About this task: Wherever "consegue" occurs in the entries, copy the line that holds it.

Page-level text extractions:
+===+
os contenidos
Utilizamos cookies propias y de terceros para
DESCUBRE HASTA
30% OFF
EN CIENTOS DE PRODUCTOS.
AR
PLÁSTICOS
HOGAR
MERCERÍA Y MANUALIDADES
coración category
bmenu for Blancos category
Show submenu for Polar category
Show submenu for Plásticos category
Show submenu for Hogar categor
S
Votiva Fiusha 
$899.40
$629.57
+===+
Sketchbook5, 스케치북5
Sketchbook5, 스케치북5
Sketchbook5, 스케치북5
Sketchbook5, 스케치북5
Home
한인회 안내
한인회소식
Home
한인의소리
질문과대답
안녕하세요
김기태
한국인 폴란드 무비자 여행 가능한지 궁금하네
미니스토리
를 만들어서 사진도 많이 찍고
+===+
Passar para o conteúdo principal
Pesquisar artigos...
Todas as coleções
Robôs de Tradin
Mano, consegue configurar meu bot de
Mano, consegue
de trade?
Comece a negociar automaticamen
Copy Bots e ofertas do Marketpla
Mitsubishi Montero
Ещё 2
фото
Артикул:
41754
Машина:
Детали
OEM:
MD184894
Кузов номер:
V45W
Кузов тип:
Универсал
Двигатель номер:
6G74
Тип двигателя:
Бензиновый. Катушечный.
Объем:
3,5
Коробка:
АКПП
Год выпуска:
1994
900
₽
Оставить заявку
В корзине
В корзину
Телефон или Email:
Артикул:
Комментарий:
+===+
Your response:
Mano, consegue configurar meu bot de
Mano, consegue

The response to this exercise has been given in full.